What the exercise asks: Can you retype everything in the post on CNCing the Top Plate from "Sunday, 8 May" down to "cylinder & power piston.", word for word?

Text under study:
Sunday, 8 May 2011

CNCing the first part

I decided the best thing to do would be to make the Top Plate first. It is probably the most important part of the engine - It supports the main A frame and also houses the power cylinder & power piston.

If i get this part wrong the rest of the engine has no chance of working.

The Top Plate can be seen in the image below, its the eh..... plate on the top :)

 As you can see in the image below it also has 2 two millimetre thick pieces of plastic that screw into it, these are for the A Frame to slot into.

So the Top Plate needs 10  micro millimetre precise holes milled through it and one large hole for the power cylinder.
So lets go :).

First the holes for all the screws and the single hole for the power cylinder have to be made.

This is the AutoCAD file that i created , i have the points where the CNC machine will mill highlighted in blue so they can be seen, they are only single points in AutoCAD and would not be seen otherwise.

The CAD file is then converted to a dxf (drawing exchange file) and sent to LazyCAM. In LazyCAM i set the depth that i would like the CNC machine to go through the aluminium, the speed at which i would like it to cut, the direction of cut and also the order in which i would like it to do things, all these things can be changed.

Given records:

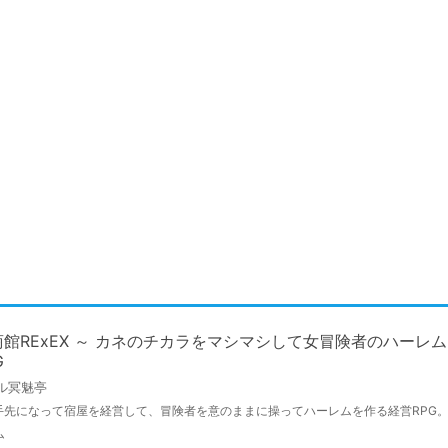
館RExEX ～ カネのチカラをマシマシして女冒険者のハーレ
G
ル冥魅亭
手先になって宿屋を経営して、冒険者を意のままに操ってハーレムを作る経営RPG
ム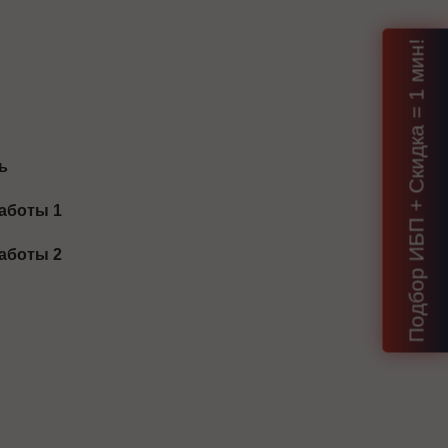
Подбор ИБП + Скидка = 1 мин!
ь
аботы 1
аботы 2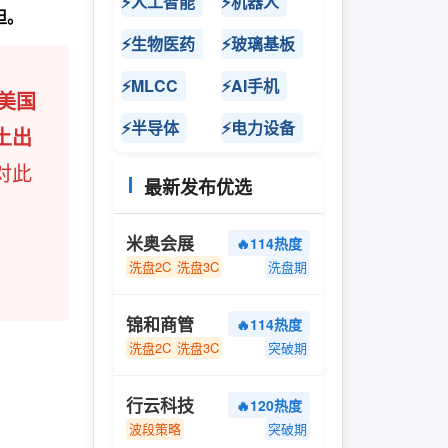
⚡人工智能
⚡机器人
担。
⚡生物医药
⚡玻璃基板
⚡MLCC
⚡AI手机
美国
⚡半导体
⚡电力设备
土出
对此
最新发布优选
米奥会展
🔥114热度
洗盘2C
洗盘3C
洗盘期
锦和商管
🔥114热度
洗盘2C
洗盘3C
突破期
行云科技
🔥120热度
波段策略
突破期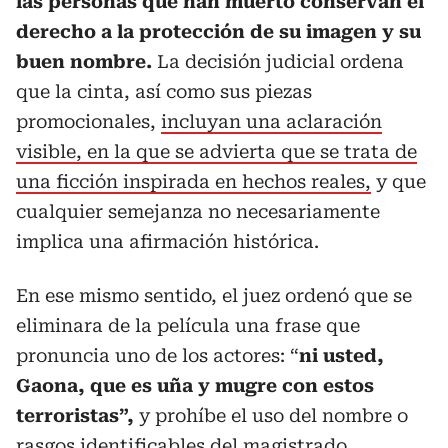
las personas que han muerto conservan el
derecho a la protección de su imagen y su
buen nombre.
La decisión judicial ordena
que la cinta, así como sus piezas
promocionales,
incluyan una aclaración
visible, en la que se advierta que se trata de
una ficción inspirada en hechos reales,
y que
cualquier semejanza no necesariamente
implica una afirmación histórica.
En ese mismo sentido, el juez ordenó que se
eliminara de la película una frase que
pronuncia uno de los actores: “
ni usted,
Gaona, que es uña y mugre con estos
terroristas”,
y prohíbe el uso del nombre o
rasgos identificables
del magistrado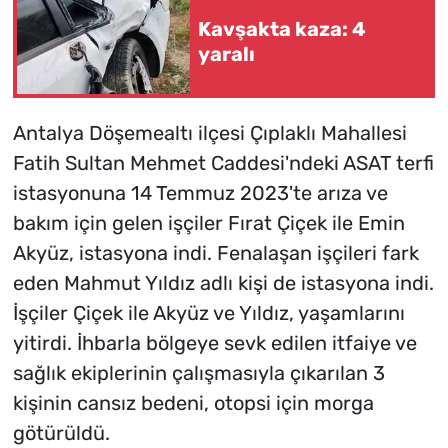
Kavşakta kaza: 4
yaralı
Antalya Döşemealtı ilçesi Çıplaklı Mahallesi
Fatih Sultan Mehmet Caddesi'ndeki ASAT terfi
istasyonuna 14 Temmuz 2023'te arıza ve
bakım için gelen işçiler Fırat Çiçek ile Emin
Akyüz, istasyona indi. Fenalaşan işçileri fark
eden Mahmut Yıldız adlı kişi de istasyona indi.
İşçiler Çiçek ile Akyüz ve Yıldız, yaşamlarını
yitirdi. İhbarla bölgeye sevk edilen itfaiye ve
sağlık ekiplerinin çalışmasıyla çıkarılan 3
kişinin cansız bedeni, otopsi için morga
götürüldü.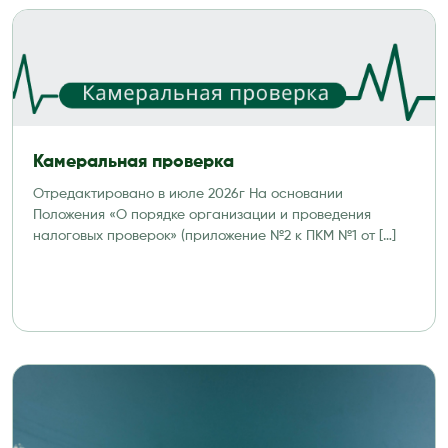
Камеральная проверка
Отредактировано в июле 2026г На основании
Положения «О порядке организации и проведения
налоговых проверок» (приложение №2 к ПКМ №1 от […]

Exercise output:
Sunday, 8 May 2011

CNCing the first part

I decided the best thing to do would be to make the Top Plate first. It is probably the most important part of the engine - It supports the main A frame and also houses the power cylinder & power piston.